Sure. So I mean I like I said, I think Jess Jess kind of previewed it um in one of the answers she gave. And uh the general theme is, okay, well, you know, now you have some alpha factors. what do you do with them? Because like Jess said, individual alpha factors I think will tend not to be very good. So uh one of the things that that quants just accept is that
Individual pricing models or individual trading signals tend not to work very well. They don't tend to have much edge over random. And that edge can also go in and out depending on market conditions. Or factors can be predictive in one sector but not another sector, for example. So the idea is you want generally to combine many different individual alpha factors.
Into one prediction, which is actually quite good. And so what we're going to discuss is Um all sorts of ways that you could look at, you know. basically kind of combining them together. I'll try to go back into the original kind of stats theory behind this and describe how this is not, you know, not just a thing that you done in finance. It's really just done in every single predictive modeling field there is.
And uh we'll actually uh try to talk about uh you know, some interesting techniques you can use because Um, this is actually a pretty interesting application of, you know, and I think I've mentioned that I'm kind of dubious of machine learning and finance.
because a lot of people use it in ways that that won't necessarily work in the long run, but there's are some really powerful ways to apply it.
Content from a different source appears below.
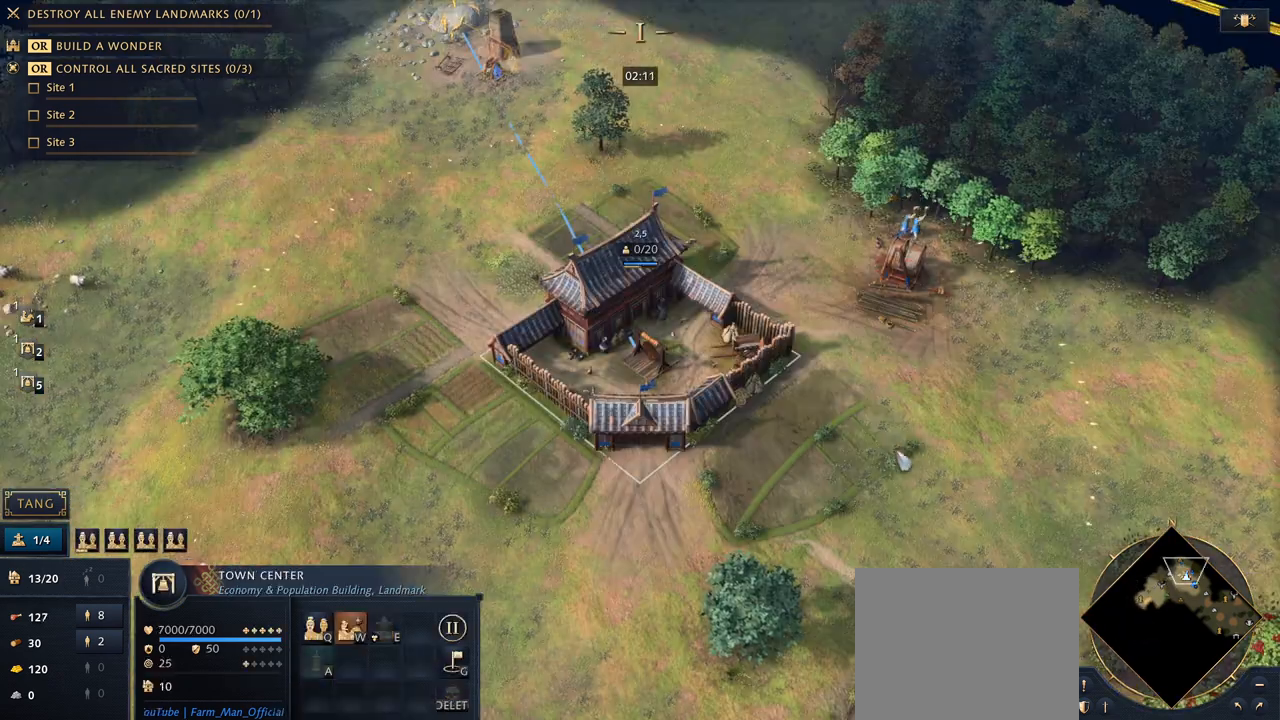
{"keys": [], "mouse": [], "events": [[433, "1", "down"], [467, "1", "up"]]}
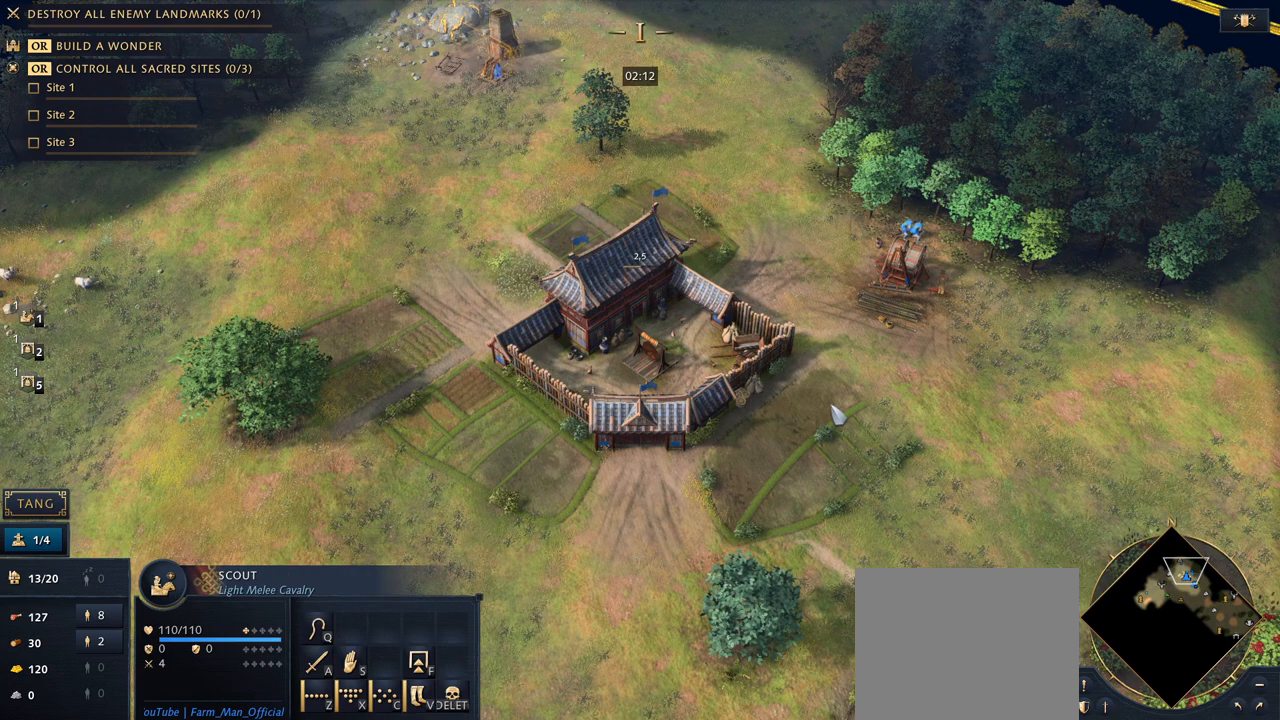
{"keys": [], "mouse": [], "events": [[267, "1", "down"], [333, "1", "up"]]}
And this is an interesting um application of machine learning, uh, which is maybe using machine learning to try to at any given point in time select the best factors to be training on then.
uh as an example. So those are some of the things we'll we'll try to discuss in the next podcast. Awesome, man. Sounds like a good episode. Let's leave it at that for now. Delaney, thank you very much for doing this, man. I appreciate you taking the time and um we'll speak again very soon. All right, thank you, appreciate it.